ECLI:NL:HR:2007:BA8050

Hoge Raad

Datum uitspraak
29 juni 2007
Publicatiedatum
5 april 2013
Zaaknummer
41479
Instantie
Hoge Raad
Type
Uitspraak
Rechtsgebied
Bestuursrecht; Belastingrecht
Procedures
  • Cassatie
Rechters
Vindplaatsen
  • Rechtspraak.nl
AI samenvatting door LexboostAutomatisch gegenereerd

Maximering eigenwoningforfait en gelijkheidsbeginsel in de inkomstenbelasting

In deze zaak gaat het om een beroep in cassatie van belanghebbende X te Z tegen de uitspraak van het Gerechtshof te Amsterdam van 6 oktober 2004, betreffende een aanslag in de inkomstenbelasting/premie volksverzekeringen voor het jaar 2001. De Inspecteur had de aanslag na bezwaar gehandhaafd, waarop belanghebbende in beroep ging.
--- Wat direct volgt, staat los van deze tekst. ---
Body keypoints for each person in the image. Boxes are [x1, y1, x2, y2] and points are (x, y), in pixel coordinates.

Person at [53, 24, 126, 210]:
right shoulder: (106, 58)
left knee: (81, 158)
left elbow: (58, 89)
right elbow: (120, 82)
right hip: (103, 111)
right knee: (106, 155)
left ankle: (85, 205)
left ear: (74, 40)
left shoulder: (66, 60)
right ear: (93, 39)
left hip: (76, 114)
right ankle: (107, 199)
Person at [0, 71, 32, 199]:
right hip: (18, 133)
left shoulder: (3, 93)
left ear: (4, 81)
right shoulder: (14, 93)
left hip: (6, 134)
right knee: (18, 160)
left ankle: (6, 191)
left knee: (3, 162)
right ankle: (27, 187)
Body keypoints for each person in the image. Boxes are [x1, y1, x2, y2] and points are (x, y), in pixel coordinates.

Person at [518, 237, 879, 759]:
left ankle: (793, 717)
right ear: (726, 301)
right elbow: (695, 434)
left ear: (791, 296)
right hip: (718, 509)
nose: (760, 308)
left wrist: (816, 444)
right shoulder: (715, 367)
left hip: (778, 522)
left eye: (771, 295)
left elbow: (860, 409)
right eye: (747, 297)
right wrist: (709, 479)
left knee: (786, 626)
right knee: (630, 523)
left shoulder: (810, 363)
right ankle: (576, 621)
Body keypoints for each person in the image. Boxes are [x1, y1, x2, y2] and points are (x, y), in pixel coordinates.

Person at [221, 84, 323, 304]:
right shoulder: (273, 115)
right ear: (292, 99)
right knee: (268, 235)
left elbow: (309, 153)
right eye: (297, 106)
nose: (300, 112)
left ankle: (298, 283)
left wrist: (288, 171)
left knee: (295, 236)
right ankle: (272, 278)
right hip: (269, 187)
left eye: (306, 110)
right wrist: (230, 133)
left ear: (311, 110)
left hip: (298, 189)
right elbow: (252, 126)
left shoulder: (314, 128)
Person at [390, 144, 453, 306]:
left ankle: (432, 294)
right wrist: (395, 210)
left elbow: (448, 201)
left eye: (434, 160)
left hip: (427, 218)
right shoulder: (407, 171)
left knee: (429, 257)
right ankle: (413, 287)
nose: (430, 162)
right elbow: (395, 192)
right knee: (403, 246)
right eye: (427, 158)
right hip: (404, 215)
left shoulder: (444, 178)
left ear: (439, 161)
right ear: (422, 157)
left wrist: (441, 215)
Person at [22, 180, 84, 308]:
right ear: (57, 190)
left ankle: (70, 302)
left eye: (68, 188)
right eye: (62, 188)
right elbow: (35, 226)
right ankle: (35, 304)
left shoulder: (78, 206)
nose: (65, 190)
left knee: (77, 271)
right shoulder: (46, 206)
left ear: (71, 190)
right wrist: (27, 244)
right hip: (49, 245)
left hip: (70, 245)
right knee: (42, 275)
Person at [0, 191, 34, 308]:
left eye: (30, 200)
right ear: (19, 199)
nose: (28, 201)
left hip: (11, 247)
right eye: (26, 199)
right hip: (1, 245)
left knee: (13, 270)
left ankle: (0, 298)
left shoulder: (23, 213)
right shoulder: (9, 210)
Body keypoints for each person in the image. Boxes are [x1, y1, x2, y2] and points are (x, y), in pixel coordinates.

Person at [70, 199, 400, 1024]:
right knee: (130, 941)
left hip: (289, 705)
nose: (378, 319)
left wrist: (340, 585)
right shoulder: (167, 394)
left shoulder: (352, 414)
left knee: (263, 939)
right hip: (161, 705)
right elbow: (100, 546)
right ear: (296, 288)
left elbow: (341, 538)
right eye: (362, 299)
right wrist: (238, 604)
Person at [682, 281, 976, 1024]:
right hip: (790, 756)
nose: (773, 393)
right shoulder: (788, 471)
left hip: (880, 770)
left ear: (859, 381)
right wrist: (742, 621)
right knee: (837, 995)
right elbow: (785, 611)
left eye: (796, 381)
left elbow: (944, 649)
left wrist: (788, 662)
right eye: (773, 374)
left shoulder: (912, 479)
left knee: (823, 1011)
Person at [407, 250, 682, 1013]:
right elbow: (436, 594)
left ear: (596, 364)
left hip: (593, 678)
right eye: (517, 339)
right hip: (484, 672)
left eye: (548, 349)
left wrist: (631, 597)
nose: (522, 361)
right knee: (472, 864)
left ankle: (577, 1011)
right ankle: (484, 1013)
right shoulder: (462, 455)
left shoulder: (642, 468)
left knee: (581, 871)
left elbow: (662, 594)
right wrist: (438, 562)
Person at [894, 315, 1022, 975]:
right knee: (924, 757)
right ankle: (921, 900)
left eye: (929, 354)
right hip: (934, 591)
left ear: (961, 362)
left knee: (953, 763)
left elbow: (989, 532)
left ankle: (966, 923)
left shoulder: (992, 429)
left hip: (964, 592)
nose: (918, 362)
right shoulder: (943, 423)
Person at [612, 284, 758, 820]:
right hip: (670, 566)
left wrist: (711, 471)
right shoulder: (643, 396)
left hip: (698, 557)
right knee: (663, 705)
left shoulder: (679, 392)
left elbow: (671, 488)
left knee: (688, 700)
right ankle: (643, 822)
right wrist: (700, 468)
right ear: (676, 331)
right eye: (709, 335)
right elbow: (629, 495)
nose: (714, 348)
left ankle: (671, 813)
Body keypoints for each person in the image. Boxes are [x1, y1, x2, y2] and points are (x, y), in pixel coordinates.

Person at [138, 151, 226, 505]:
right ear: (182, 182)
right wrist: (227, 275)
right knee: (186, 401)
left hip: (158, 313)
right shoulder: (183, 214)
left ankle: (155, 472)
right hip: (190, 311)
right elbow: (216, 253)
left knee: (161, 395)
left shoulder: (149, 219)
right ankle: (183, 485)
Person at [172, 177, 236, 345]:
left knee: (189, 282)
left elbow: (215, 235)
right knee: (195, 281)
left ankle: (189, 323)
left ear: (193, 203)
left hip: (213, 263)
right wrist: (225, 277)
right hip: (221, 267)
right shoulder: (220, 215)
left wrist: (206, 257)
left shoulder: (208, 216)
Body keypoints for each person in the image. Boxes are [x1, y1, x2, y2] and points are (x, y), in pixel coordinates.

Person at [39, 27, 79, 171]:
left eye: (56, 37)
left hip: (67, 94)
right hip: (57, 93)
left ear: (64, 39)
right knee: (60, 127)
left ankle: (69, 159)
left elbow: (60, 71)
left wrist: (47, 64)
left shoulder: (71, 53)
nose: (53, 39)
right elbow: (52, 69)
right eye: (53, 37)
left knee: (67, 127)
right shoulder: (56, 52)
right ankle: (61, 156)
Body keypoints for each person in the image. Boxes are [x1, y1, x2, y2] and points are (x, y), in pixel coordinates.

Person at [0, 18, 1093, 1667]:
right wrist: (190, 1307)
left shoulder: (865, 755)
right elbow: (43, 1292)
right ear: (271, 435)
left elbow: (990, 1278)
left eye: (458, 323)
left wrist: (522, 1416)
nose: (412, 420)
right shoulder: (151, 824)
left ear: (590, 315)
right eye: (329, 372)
Het Hof verklaarde het beroep ongegrond, wat leidde tot het cassatieberoep.

De Hoge Raad heeft de klachten van belanghebbende beoordeeld en geoordeeld dat het Hof op goede gronden heeft vastgesteld dat de wetgever met het opnemen van een waardeplafond in de regeling van het eigenwoningforfait binnen zijn beoordelingsbevoegdheid is gebleven. Belanghebbendes beroep op het gelijkheidsbeginsel, zoals dat is verwoord in de door het Hof vermelde verdragen, werd ongegrond verklaard. De Hoge Raad oordeelde dat de wetgeving niet in strijd is met het gelijkheidsbeginsel, en dat de wetgever de ruimte heeft om dergelijke maximeringen in te voeren.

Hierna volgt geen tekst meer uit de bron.